Stored entries.
-- BEGIN --
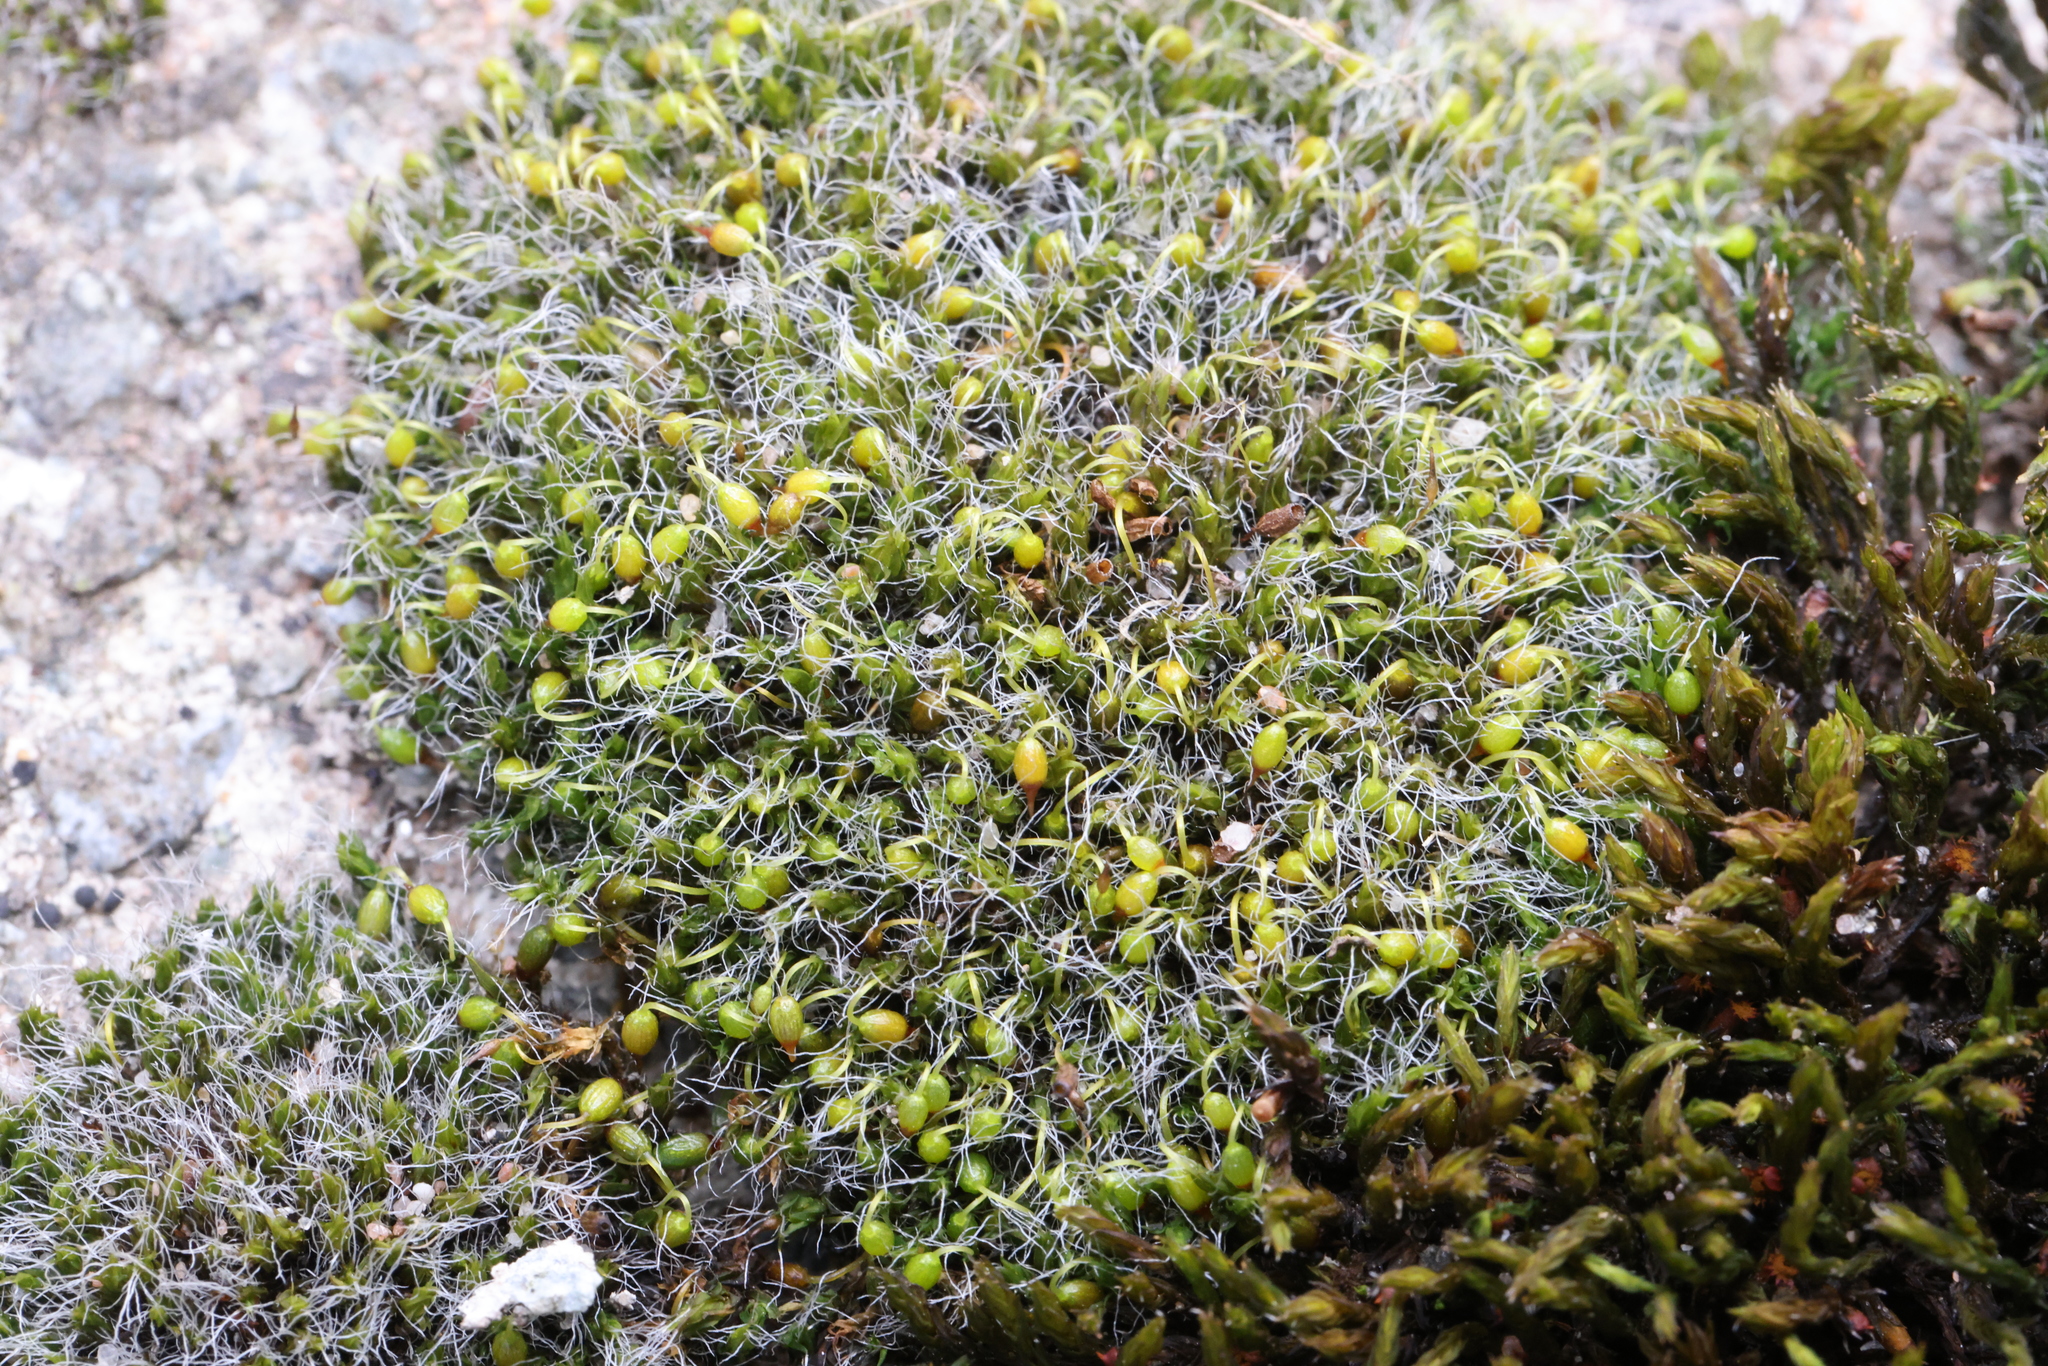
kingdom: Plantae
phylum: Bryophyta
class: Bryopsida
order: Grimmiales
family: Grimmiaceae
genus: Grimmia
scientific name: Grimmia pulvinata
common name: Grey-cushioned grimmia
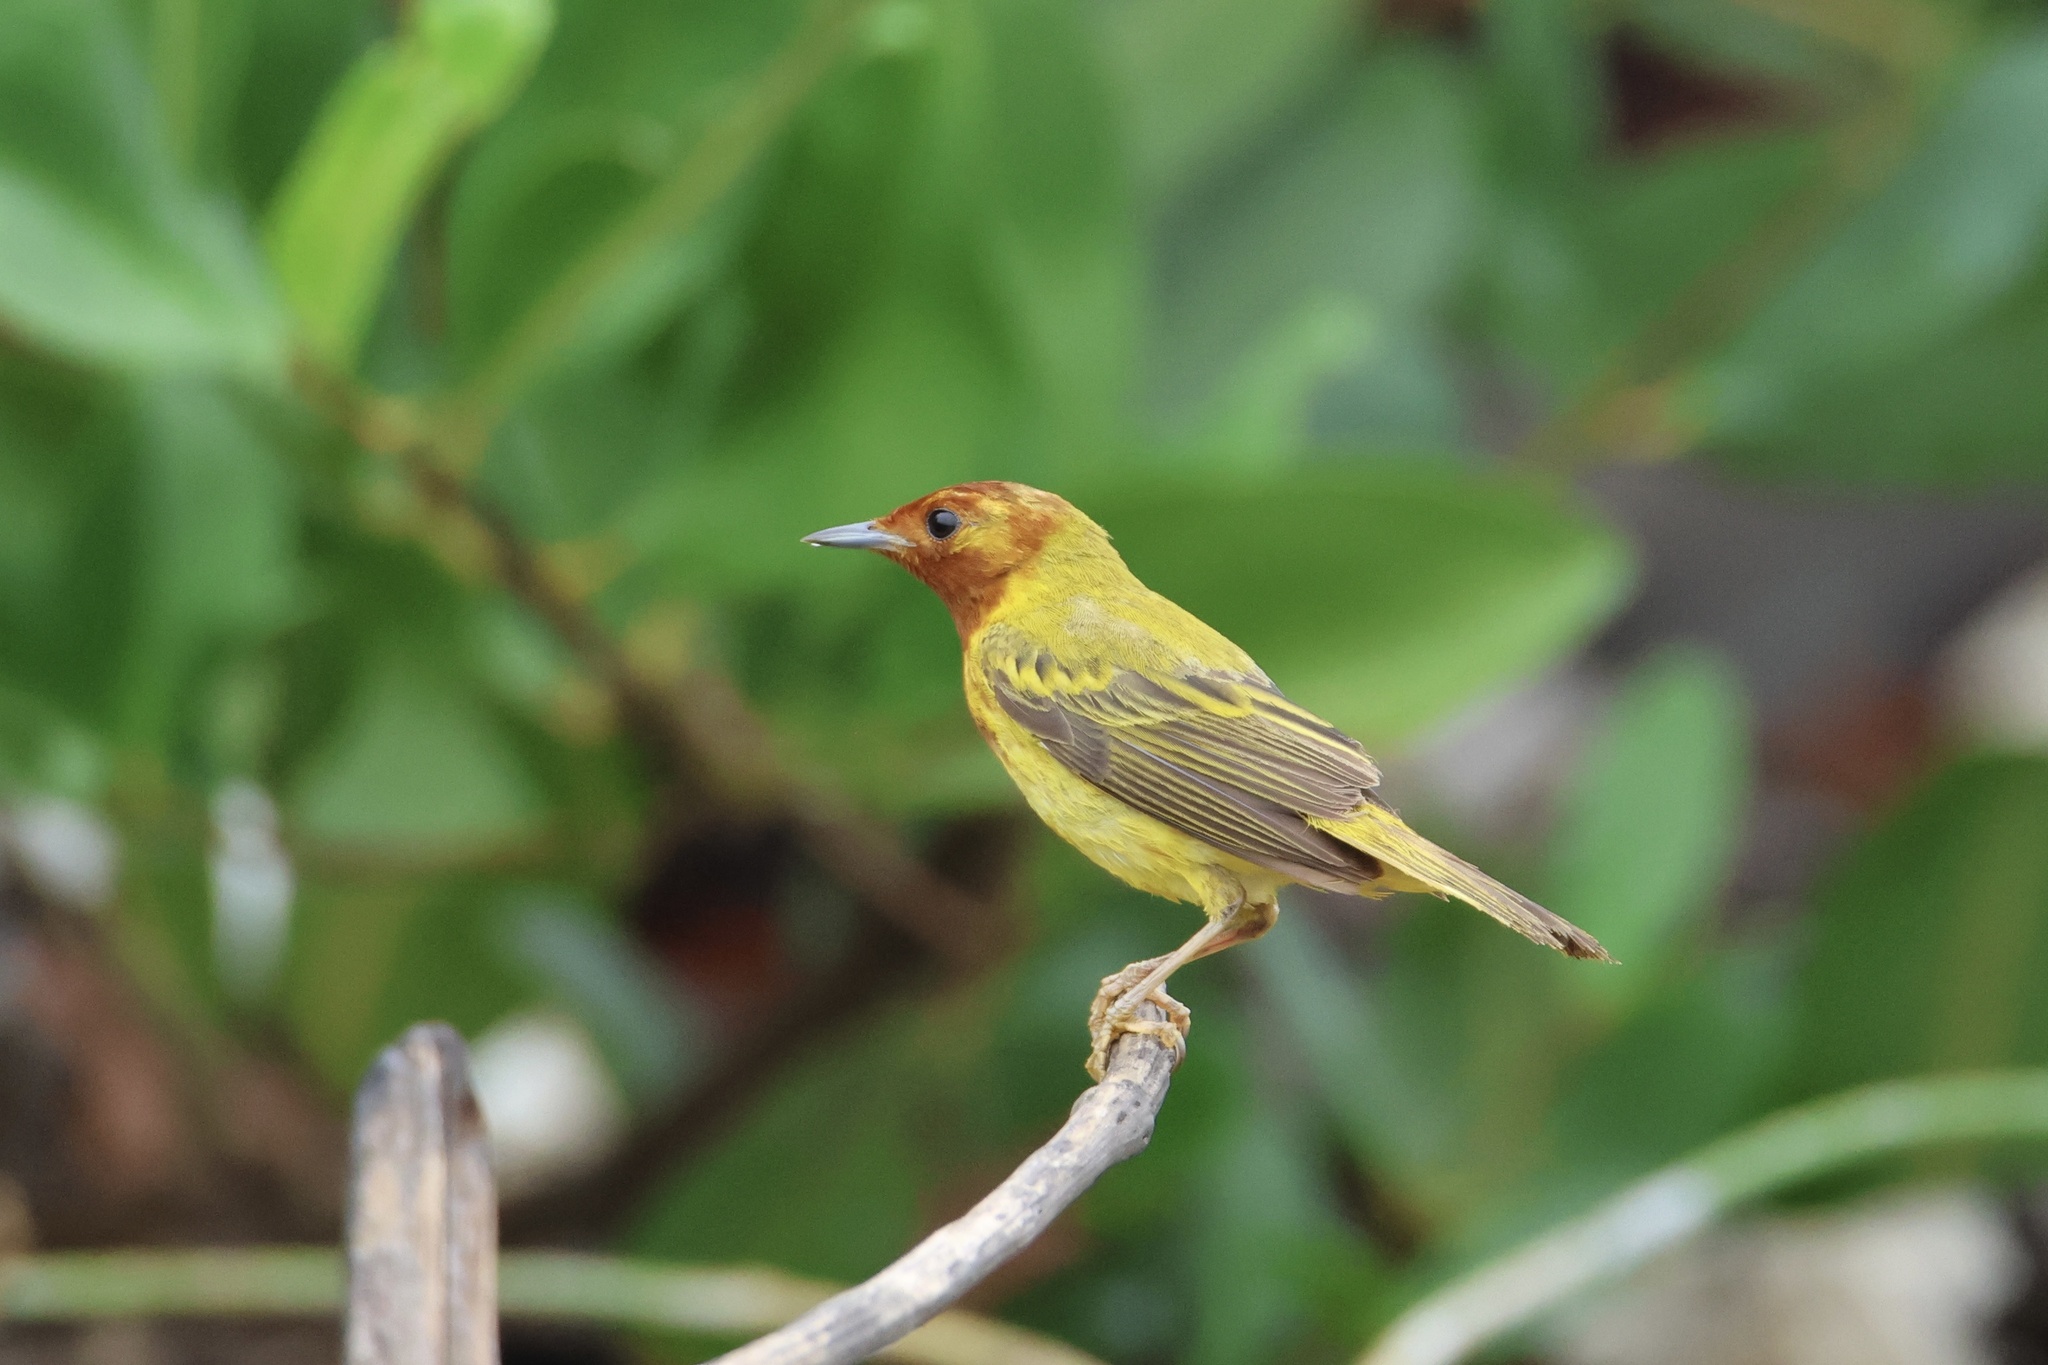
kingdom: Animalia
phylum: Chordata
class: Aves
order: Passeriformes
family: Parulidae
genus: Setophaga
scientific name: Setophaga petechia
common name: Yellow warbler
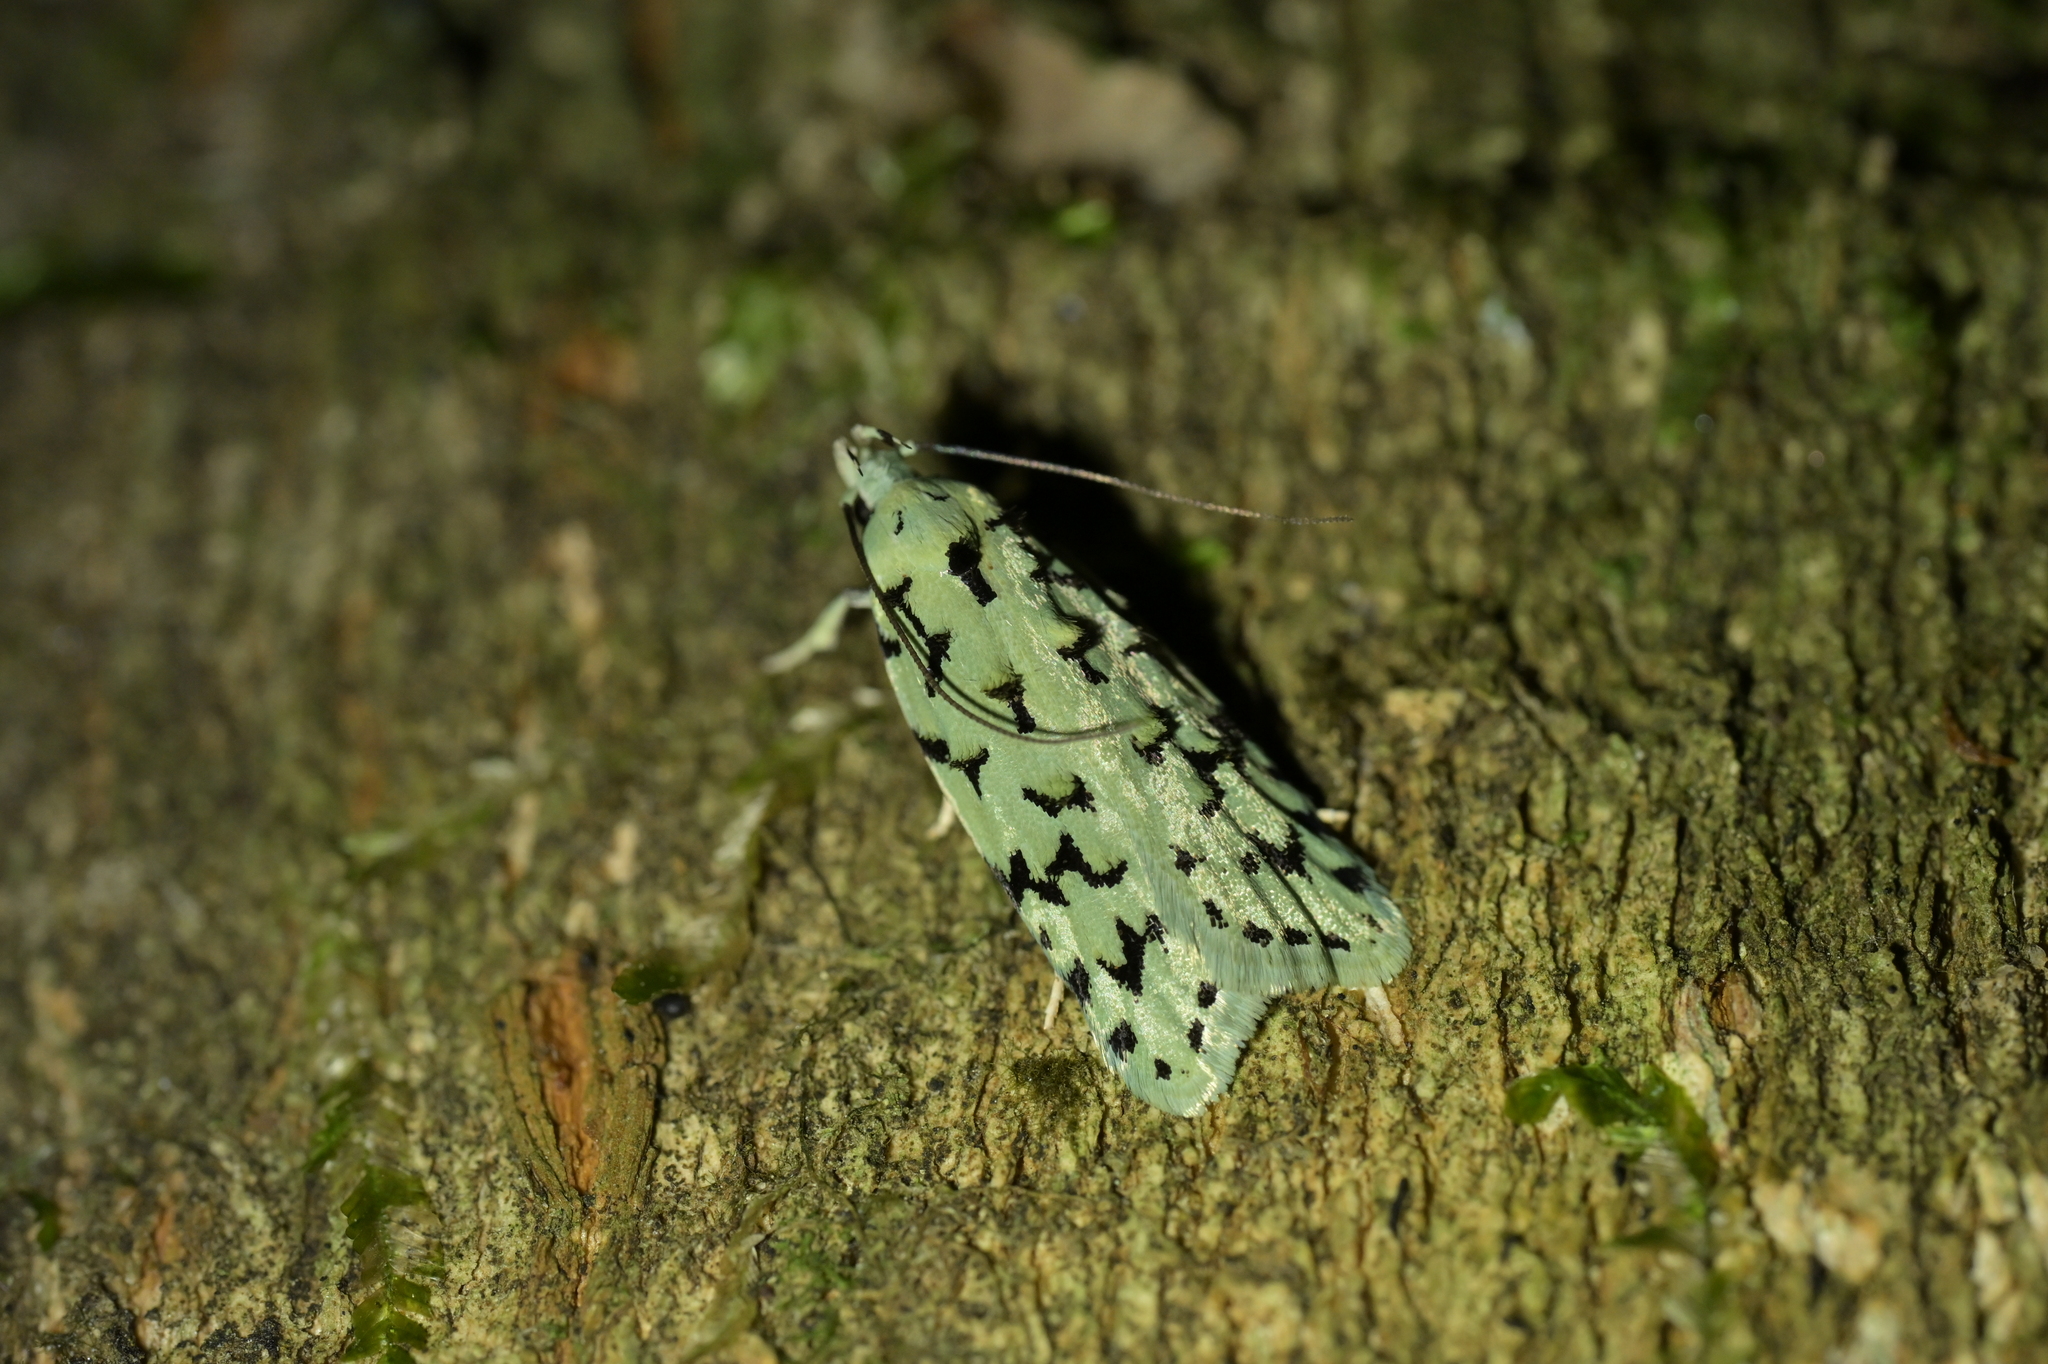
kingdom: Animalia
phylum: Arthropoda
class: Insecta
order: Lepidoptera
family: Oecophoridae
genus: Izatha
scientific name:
-- END --
EXERCISE DIRECTIONS. Select each line of the records that contains the string "scientific". Case matters.

FULL OUTPUT.
scientific name: Grimmia pulvinata
scientific name: Setophaga petechia
scientific name:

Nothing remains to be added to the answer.